Aaron Angello

 

Years ago, Aaron Angello embarked on an unusual daily writing practice: in the morning, coffee in hand, he devoted himself to an individual word of Shakespeare’s 29th sonnet. The 114 words of the sonnet became 114 days of writing, 114 pages of Angello allowing each word to evoke in him a memory, a fantasy, a speculation, a regret, a wish. As he describes his writing practice, “Once I felt I was filled with [a] word—as if the word filled my body, not just my mind—I began to write.” What resulted, after a few years of honing and revising, is The Fact of Memory: an unusual memoir that comes at you from odd angles, revealing an inner life of great creative curiosity.

 

In support of the publication of The Fact of Memory (Rose Metal Press, 2022), Ninth Letter has chosen eleven of Angello’s transformed Shakespearean words from Sonnet 29 (as can be seen from the highlighted sonnet we include here). A small sample of a self-portrait of exceptional richness.

—Philip Graham

 

 

 

 

 


  


Eyes

“I can’t believe my eyes,” some say with a kind of unambiguous wisdom, a note of sadness in their voices, the voices of those who have eaten the fruit from the forbidden tree, who are aware of their nakedness, who wander through the desert on cracked and dusty feet. These organs, the eyes, are always there, in the face, looking forward, the looker often unaware of their presence and functioning. This is part of the problem. I remember a movie I saw as a child. The characters were all puppets, but they were puppets representing fantastical and often frightening creatures. One of the puppets was a witch, I believe, who held an eye up above her head in her hand. It was through this eye that she saw, for she had none in her face. If she found it necessary to see someone or something, she would take her eye, her tool, out of her pocket or pouch and point it in the direction of a particular set of data that she might usually apply to various other sets of data that she had collected via other means and stored in her cackling little puppet brain. We might all be better off with eyes in pouches.

 

My

This memory has stuck with me for about twenty years. Somewhere near my East Village apartment (my memory tells me it was just outside my apartment, on the corner of First Avenue and 12th Street, but it could have very well been someplace else, a little further down on First Avenue, or on Avenue A, or maybe it wasn’t in the East Village at all but in Midtown, in Hell’s Kitchen before Disney moved in), a homeless man was lying on his side on the sidewalk facing the base of a streetlight (or maybe it was the base of a lighted sign or a stoplight, but my memory tells me it was a streetlight). He had, after expending a terrific amount of time and energy, removed a metal plate that covered the access to the electrical wiring within the base. Not many people know this, but these bases of streetlights (signs, stoplights) sometimes contain a standard electrical outlet. This one did. This man had a small, portable radio with him (at least I remember it as a radio, it could have been a black and white television or a CD or cassette player, though I don’t remember any CDs or cassettes, so it was probably a radio. Or a TV) that he had probably found somewhere. His hands were shaking as he plugged the device in, and music began to play. He started laughing. His body was filled with an intense, satisfied joy. He jumped up (or stayed on the ground) and danced (or snapped his fingers, or just laughed).

------

§ **Exercise instructions**:
1 - According to the page, which sonnet did Aaron Angello work through one word at a time in his daily writing practice?
2 - Reproduce the passage from the page starting at "In support of" and ending at "of exceptional richness.".

------

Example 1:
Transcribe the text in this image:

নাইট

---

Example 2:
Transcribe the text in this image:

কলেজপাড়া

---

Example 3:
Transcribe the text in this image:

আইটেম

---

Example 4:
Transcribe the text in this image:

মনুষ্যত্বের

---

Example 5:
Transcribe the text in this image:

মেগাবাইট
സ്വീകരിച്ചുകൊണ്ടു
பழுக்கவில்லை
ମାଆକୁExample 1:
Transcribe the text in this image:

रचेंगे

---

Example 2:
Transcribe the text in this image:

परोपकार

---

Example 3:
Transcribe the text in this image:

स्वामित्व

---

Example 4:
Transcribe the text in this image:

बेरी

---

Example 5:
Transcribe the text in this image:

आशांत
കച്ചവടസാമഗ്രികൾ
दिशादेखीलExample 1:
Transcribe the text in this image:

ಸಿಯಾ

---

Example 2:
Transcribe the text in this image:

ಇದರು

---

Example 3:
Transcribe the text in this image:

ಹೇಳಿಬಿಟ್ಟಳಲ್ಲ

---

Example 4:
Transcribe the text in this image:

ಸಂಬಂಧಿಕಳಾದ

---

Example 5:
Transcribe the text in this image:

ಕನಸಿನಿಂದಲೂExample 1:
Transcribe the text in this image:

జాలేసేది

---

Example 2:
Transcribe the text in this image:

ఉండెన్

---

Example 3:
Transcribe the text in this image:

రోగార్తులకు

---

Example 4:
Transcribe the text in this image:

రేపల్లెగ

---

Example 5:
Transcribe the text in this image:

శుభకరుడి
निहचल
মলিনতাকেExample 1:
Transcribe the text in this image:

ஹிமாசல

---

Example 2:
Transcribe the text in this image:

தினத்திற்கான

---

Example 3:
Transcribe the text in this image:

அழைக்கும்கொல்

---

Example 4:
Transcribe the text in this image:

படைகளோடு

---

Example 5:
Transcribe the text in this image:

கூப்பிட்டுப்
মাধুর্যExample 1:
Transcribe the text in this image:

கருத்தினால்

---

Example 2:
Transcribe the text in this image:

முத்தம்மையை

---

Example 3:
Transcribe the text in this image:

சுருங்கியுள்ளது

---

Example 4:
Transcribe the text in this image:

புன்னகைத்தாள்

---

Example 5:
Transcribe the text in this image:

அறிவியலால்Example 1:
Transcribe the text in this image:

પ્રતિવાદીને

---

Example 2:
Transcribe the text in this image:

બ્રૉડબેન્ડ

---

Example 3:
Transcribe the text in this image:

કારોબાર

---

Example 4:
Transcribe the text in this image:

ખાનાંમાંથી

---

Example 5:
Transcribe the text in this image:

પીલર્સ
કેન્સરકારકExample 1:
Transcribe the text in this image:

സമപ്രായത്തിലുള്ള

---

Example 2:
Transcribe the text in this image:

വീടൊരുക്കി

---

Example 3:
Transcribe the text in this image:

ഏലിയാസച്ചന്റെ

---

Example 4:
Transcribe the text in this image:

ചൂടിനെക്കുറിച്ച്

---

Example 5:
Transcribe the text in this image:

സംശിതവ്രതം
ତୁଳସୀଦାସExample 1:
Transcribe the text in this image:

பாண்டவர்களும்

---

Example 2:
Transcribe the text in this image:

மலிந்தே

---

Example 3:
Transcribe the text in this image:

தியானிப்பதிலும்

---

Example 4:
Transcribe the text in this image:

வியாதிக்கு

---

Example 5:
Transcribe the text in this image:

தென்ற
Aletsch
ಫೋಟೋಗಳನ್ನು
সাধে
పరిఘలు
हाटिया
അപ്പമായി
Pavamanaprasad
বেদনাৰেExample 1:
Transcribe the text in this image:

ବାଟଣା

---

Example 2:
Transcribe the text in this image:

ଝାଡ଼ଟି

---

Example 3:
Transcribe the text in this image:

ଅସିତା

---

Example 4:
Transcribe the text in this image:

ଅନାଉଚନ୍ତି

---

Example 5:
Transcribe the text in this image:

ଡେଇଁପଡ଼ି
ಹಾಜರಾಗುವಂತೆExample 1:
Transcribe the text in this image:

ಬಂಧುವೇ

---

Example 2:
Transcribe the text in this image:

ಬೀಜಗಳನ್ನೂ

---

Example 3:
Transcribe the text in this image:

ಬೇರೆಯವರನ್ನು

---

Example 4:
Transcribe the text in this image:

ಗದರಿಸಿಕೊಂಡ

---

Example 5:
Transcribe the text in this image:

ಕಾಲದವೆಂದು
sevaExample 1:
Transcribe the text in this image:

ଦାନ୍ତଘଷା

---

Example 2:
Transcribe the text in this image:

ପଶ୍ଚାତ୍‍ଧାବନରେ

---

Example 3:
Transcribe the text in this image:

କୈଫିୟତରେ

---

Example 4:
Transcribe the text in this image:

------

§ **Task solutions**:
1 - Shakespeare's 29th sonnet.

2 -
In support of the publication of The Fact of Memory (Rose Metal Press, 2022), Ninth Letter has chosen eleven of Angello’s transformed Shakespearean words from Sonnet 29 (as can be seen from the highlighted sonnet we include here). A small sample of a self-portrait of exceptional richness.